Texto de estudo:
-------------------------
Magistrado foi um dos responsáveis pelo pedido de anulação da eleição que ocorreu em novembro
O desembargador Márcio Murilo, um dos responsáveis pela ação que culminou na suspensão da eleição da Mesa Diretora do Tribunal de Justiça da Paraíba (TJPB), disse que não pedirá votos para si e que deseja sucesso ao presidente eleito na próxima quinta-feira (22), data prevista para a próxima eleição.
O Supremo Tribunal Federal (STF), por meio de uma decisão do ministro Teori Zavascki, acolheu a interpretação de Márcio Murilo, que defendeu a tese de que apenas os três membros mais antigos devem disputar a presidência do TJPB. “Só defendi uma tese jurídica e respeito os que tiveram suas eleições anuladas. Não irei pedir votos. No mais, espero sucesso ao eleito”, disse.
A eleição da Mesa Diretora do TJPB para o biênio 2017/2018 teve sete candidatos, incluindo o desembargador Márcio Murilo. O desembargador João Alves da Silva saiu vitorioso com 10 votos, entretanto, ele não está entre os três membros mais antigos da Corte, conforme prevê a Lei Orgânica da Magistratura Nacional. Enquadram-se neste quesito, além de Márcio Murilo, os desembargadores Joás de Brito Pereira Filho, que foi o segundo mais votado na primeira eleição, com oito votos, e Saulo Benevides.
-------------------------
[Tarefas de compreensão de gráficos]
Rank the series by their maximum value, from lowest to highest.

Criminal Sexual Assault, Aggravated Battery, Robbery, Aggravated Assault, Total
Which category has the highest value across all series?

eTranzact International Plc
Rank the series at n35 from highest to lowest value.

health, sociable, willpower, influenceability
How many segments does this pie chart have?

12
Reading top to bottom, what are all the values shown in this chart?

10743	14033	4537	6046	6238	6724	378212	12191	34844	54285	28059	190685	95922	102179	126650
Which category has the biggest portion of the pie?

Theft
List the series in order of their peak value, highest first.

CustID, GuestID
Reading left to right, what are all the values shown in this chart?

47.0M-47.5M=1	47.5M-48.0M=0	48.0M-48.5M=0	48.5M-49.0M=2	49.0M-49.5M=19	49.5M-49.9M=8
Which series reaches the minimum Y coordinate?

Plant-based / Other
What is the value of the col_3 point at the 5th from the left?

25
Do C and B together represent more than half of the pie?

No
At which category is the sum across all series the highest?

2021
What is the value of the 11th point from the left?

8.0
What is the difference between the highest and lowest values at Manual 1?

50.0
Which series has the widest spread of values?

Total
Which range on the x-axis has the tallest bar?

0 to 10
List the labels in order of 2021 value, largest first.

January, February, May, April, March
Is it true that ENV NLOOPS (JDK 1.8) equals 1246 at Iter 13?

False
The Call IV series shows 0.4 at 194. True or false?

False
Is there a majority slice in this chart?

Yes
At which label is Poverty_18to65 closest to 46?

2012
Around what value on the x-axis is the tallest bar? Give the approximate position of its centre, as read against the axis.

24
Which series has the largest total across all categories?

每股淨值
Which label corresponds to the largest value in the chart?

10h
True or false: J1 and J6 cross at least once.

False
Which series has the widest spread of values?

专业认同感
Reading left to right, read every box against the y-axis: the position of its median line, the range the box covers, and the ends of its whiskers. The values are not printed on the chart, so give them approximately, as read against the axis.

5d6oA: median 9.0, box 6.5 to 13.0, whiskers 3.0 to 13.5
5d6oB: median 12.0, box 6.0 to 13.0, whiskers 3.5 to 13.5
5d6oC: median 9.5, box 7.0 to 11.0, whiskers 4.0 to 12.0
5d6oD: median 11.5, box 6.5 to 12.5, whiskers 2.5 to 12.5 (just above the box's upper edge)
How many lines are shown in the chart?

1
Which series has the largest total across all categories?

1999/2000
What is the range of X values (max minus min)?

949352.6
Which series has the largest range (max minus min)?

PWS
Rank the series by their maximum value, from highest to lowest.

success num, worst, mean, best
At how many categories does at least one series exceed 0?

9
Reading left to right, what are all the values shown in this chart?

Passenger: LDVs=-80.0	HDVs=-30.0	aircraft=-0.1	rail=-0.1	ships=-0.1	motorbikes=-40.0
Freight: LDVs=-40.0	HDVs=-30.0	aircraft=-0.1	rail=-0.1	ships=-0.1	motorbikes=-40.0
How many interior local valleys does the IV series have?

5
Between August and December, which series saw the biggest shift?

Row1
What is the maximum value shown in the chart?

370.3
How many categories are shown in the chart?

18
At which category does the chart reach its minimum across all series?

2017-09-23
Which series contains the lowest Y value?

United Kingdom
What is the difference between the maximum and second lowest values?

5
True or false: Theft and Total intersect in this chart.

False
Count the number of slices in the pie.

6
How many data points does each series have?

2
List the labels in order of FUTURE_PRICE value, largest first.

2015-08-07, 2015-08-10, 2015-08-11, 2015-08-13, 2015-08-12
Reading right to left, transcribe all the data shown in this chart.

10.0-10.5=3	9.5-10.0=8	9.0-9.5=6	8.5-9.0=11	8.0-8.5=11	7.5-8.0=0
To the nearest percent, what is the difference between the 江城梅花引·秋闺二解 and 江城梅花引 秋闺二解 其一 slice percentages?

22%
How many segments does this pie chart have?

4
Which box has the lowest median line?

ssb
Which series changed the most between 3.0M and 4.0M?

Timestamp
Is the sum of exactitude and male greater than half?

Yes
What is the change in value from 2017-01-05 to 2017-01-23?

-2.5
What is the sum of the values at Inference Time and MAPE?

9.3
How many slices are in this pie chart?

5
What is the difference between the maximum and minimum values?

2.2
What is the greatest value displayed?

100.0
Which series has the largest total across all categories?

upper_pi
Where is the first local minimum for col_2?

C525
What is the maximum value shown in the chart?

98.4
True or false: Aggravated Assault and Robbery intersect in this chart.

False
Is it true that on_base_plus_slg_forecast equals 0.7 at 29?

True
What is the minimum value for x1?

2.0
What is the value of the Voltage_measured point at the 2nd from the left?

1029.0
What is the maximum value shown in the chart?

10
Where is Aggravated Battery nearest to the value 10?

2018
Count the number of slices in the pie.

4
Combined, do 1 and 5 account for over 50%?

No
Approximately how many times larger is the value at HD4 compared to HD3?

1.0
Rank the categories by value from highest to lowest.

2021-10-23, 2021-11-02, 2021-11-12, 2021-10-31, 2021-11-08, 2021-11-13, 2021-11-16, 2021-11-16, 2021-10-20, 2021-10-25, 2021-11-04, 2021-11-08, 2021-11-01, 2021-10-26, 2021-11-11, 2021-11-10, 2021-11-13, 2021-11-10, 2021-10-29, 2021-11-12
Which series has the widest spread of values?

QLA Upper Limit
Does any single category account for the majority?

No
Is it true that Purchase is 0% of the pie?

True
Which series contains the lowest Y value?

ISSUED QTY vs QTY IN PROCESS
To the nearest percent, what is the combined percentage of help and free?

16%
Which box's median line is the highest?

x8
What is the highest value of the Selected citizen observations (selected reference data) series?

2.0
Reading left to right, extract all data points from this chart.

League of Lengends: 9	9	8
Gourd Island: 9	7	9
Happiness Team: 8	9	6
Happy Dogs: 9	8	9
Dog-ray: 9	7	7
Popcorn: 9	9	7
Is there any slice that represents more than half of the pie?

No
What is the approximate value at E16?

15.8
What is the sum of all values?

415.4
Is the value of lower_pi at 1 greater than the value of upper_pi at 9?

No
-------------------------
O que fazer:
A: Segundo a notícia, quantos votos João Alves da Silva recebeu na eleição da Mesa Diretora do TJPB?
B: Reescreva o trecho da notícia que vai de "O Supremo Tribunal" até "e Saulo Benevides.", trocando "TJPB" por "Tribunal de Justiça da Paraíba".
Não é preciso consultar os itens.

Respostas em ordem:
A: 10 votos.

B:
O Supremo Tribunal Federal (STF), por meio de uma decisão do ministro Teori Zavascki, acolheu a interpretação de Márcio Murilo, que defendeu a tese de que apenas os três membros mais antigos devem disputar a presidência do Tribunal de Justiça da Paraíba. “Só defendi uma tese jurídica e respeito os que tiveram suas eleições anuladas. Não irei pedir votos. No mais, espero sucesso ao eleito”, disse.
A eleição da Mesa Diretora do Tribunal de Justiça da Paraíba para o biênio 2017/2018 teve sete candidatos, incluindo o desembargador Márcio Murilo. O desembargador João Alves da Silva saiu vitorioso com 10 votos, entretanto, ele não está entre os três membros mais antigos da Corte, conforme prevê a Lei Orgânica da Magistratura Nacional. Enquadram-se neste quesito, além de Márcio Murilo, os desembargadores Joás de Brito Pereira Filho, que foi o segundo mais votado na primeira eleição, com oito votos, e Saulo Benevides.